How can it be prevented?

a) Blood Products

AIDS can be transmitted if we come into contact with infected blood. Drug addicts who share needles often become infected in this way. Haemophiliacs who have received blood products from untested blood in the past have also contracted AIDS and many have died.

Blood products in this country are now very much safer with detailed questionnaires being given to potential donors and all blood is screened for the virus. Because of the AIDS problem in Uganda their blood transfusion service has rapidly developed AIDS testing and they often take blood from young people in the 12 to 15 age group because this group is much less likely to be infected with HIV.

b) Sex

Having sex with a person who is infected with the HIV virus is another common method of acquiring the disease.

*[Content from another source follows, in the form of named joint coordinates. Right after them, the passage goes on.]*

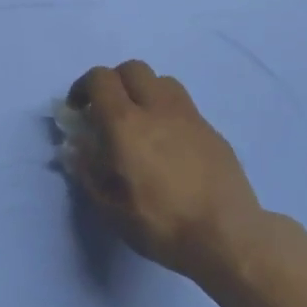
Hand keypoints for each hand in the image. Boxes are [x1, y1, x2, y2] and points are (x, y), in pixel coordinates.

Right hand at [63, 61, 267, 285]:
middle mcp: (157, 109)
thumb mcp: (111, 209)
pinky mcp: (212, 130)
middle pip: (132, 69)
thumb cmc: (162, 225)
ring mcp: (190, 117)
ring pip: (162, 81)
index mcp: (126, 125)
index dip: (83, 87)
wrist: (228, 237)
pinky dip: (167, 113)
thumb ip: (88, 173)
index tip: (78, 110)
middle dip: (114, 82)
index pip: (100, 79)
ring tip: (140, 122)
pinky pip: (183, 105)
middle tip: (107, 111)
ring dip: (143, 91)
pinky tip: (169, 145)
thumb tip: (77, 150)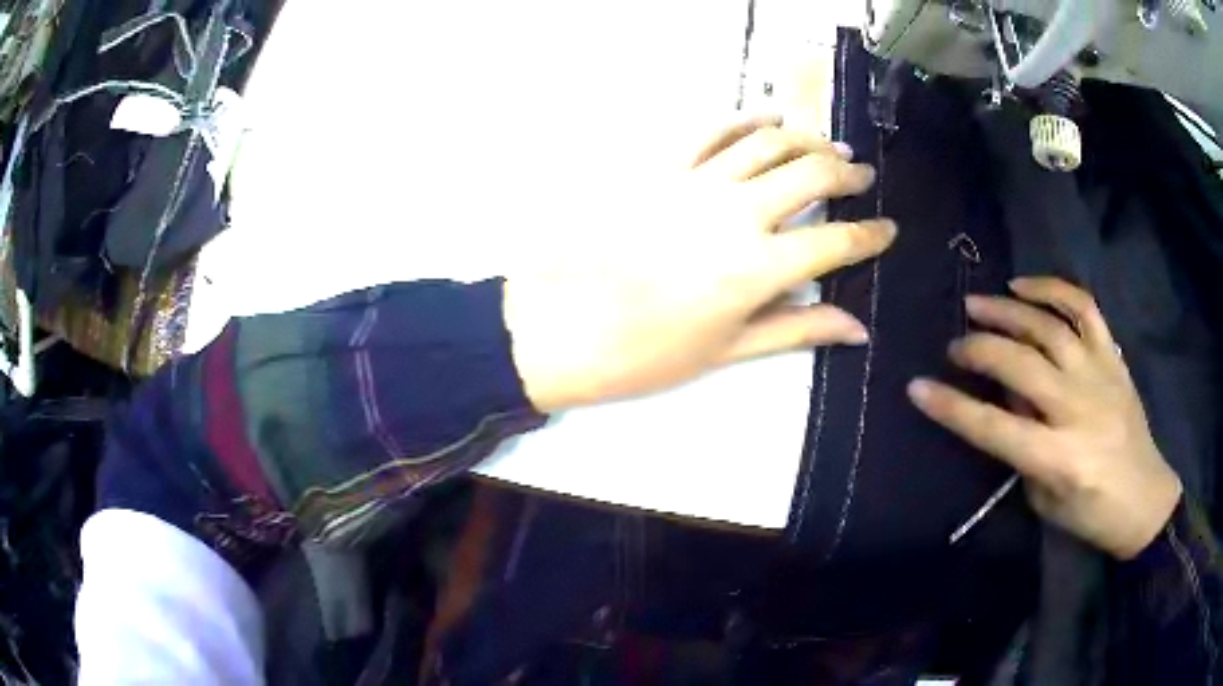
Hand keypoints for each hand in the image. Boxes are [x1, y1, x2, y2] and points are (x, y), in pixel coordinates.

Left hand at [505, 116, 895, 411]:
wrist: (561, 327)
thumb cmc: (645, 353)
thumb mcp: (727, 350)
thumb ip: (796, 329)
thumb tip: (857, 329)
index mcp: (758, 267)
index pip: (835, 242)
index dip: (870, 235)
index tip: (888, 229)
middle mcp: (736, 212)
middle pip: (810, 176)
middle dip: (845, 174)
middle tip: (862, 177)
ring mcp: (696, 181)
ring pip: (767, 142)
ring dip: (806, 139)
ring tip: (829, 146)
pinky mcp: (661, 166)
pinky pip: (711, 129)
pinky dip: (745, 118)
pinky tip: (767, 117)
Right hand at [907, 278, 1181, 558]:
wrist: (1144, 498)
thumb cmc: (1091, 514)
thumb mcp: (1046, 500)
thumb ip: (1024, 450)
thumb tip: (1008, 400)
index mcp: (1058, 458)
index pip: (994, 427)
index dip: (952, 407)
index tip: (917, 387)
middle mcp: (1078, 409)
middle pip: (1020, 365)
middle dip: (978, 349)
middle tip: (955, 344)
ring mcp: (1099, 375)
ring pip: (1048, 326)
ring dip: (1008, 310)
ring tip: (979, 303)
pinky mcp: (1113, 357)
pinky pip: (1084, 309)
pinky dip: (1053, 289)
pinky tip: (1025, 285)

Barrier methods of contraception however, such as the condom and the femidom can be used to prevent the contact of body fluids between partners which will greatly reduce the risk of catching the disease.

Barrier methods of contraception will give some protection against acquiring HIV but the only way of being sure not to catch the disease is to both remain faithful to one partner for life or to abstain from sexual intercourse.

Programme ideas

1. Produce your own play, poem or story to educate young people about the risk of catching AIDS and perform it at a suitable event. (Why not perform it at the next District or County event?)

2. Invite somebody from the Family Planning Clinic or an AIDS charity such as the Terence Higgins Trust to come and give the Unit a talk on AIDS awareness and prevention. Ask them if they can provide videos on AIDS to act as discussion starters.

3. Hold a discussion on how different cultural and religious beliefs affect peoples attitude to sex and contraception. Discuss how wider adoption of these beliefs would affect the rate of infection of HIV.

4. Invite someone with AIDS or HIV to come and talk to the Unit about their feelings and society's reaction to them. They may also be prepared to talk about how they perceive themselves as regards to having the disease.